Every line of the listing should be repeated exactly.

## Input records
####

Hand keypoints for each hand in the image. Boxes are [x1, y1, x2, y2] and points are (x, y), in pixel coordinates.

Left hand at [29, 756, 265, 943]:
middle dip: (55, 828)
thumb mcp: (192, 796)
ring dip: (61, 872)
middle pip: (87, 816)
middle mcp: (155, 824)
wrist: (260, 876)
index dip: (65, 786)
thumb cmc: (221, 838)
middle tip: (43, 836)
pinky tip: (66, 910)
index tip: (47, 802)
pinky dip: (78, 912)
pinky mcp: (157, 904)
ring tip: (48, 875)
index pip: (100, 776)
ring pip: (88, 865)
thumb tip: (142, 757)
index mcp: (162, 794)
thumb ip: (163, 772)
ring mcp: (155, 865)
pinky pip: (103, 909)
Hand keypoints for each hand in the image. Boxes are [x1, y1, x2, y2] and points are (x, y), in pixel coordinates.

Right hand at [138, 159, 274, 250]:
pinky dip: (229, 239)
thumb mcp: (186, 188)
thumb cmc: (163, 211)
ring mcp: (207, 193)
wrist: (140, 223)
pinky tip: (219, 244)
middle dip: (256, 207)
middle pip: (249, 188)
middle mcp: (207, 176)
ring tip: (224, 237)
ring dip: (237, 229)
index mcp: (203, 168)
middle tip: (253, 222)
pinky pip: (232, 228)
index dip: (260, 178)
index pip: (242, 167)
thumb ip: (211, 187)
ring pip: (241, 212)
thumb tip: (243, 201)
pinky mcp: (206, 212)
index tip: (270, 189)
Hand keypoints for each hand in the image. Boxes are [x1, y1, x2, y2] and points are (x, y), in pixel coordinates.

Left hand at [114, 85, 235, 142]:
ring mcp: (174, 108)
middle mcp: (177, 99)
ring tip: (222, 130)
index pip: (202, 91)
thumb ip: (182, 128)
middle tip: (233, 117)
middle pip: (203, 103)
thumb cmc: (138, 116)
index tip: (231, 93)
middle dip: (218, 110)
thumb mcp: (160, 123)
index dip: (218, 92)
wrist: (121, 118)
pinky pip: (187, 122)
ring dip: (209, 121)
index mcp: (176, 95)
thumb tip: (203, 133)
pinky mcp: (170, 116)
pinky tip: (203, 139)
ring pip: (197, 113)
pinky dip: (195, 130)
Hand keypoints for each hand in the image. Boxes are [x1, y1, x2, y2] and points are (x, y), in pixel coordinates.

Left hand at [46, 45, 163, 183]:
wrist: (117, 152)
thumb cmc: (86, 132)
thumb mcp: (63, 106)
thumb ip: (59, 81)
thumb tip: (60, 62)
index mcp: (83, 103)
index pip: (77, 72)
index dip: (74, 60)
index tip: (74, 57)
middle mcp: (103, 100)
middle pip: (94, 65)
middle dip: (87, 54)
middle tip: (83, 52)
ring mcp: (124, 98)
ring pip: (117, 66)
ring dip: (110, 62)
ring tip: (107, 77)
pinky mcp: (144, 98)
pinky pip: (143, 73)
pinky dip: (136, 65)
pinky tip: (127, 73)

####

## Exercise answer
Hand keypoints for each hand in the image. Boxes are [x1, y1, x2, y2] and points are (x, y), in pixel coordinates.

Left hand at [29, 756, 265, 943]:
middle dip: (55, 828)
thumb mcp: (192, 796)
ring dip: (61, 872)
middle pip: (87, 816)
middle mcp: (155, 824)
wrist: (260, 876)
index dip: (65, 786)
thumb cmc: (221, 838)
middle tip: (43, 836)
pinky tip: (66, 910)
index tip: (47, 802)
pinky dip: (78, 912)
pinky mcp: (157, 904)
ring tip: (48, 875)
index pip: (100, 776)
ring pip: (88, 865)
thumb tip: (142, 757)
index mcp: (162, 794)
thumb ip: (163, 772)
ring mcp: (155, 865)
pinky pip: (103, 909)
Hand keypoints for each hand in the image. Boxes are [x1, y1, x2, y2] and points are (x, y), in pixel coordinates.

Right hand at [138, 159, 274, 250]:
pinky dip: (229, 239)
thumb mcp: (186, 188)
thumb cmc: (163, 211)
ring mcp: (207, 193)
wrist: (140, 223)
pinky tip: (219, 244)
middle dip: (256, 207)
middle pip: (249, 188)
middle mcp: (207, 176)
ring tip: (224, 237)
ring dip: (237, 229)
index mcp: (203, 168)
middle tip: (253, 222)
pinky pip: (232, 228)
index dip: (260, 178)
index pip: (242, 167)
thumb ip: (211, 187)
ring pip: (241, 212)
thumb tip: (243, 201)
pinky mcp: (206, 212)
index tip: (270, 189)
Hand keypoints for each hand in the image. Boxes are [x1, y1, x2, y2] and points are (x, y), in pixel coordinates.

Left hand at [114, 85, 235, 142]:
ring mcp: (174, 108)
middle mcp: (177, 99)
ring tip: (222, 130)
index pip: (202, 91)
thumb ip: (182, 128)
middle tip: (233, 117)
middle pip: (203, 103)
thumb cmc: (138, 116)
index tip: (231, 93)
middle dip: (218, 110)
thumb mcp: (160, 123)
index dip: (218, 92)
wrist: (121, 118)
pinky pip: (187, 122)
ring dip: (209, 121)
index mcp: (176, 95)
thumb tip: (203, 133)
pinky mcp: (170, 116)
pinky tip: (203, 139)
ring pip: (197, 113)
pinky dip: (195, 130)
Hand keypoints for each hand in the image. Boxes are [x1, y1, x2, y2] and points are (x, y), in pixel coordinates.

Left hand at [46, 45, 163, 183]:
wrist: (117, 152)
thumb cmc: (86, 132)
thumb mcp: (63, 106)
thumb ip: (59, 81)
thumb tip: (60, 62)
index mcp: (83, 103)
index pip: (77, 72)
index dip: (74, 60)
index tip: (74, 57)
middle mcp: (103, 100)
middle pip: (94, 65)
middle dip: (87, 54)
middle tip: (83, 52)
ring mcp: (124, 98)
ring pip: (117, 66)
ring dip: (110, 62)
ring tip: (107, 77)
pinky mcp: (144, 98)
pinky pip: (143, 73)
pinky dip: (136, 65)
pinky tip: (127, 73)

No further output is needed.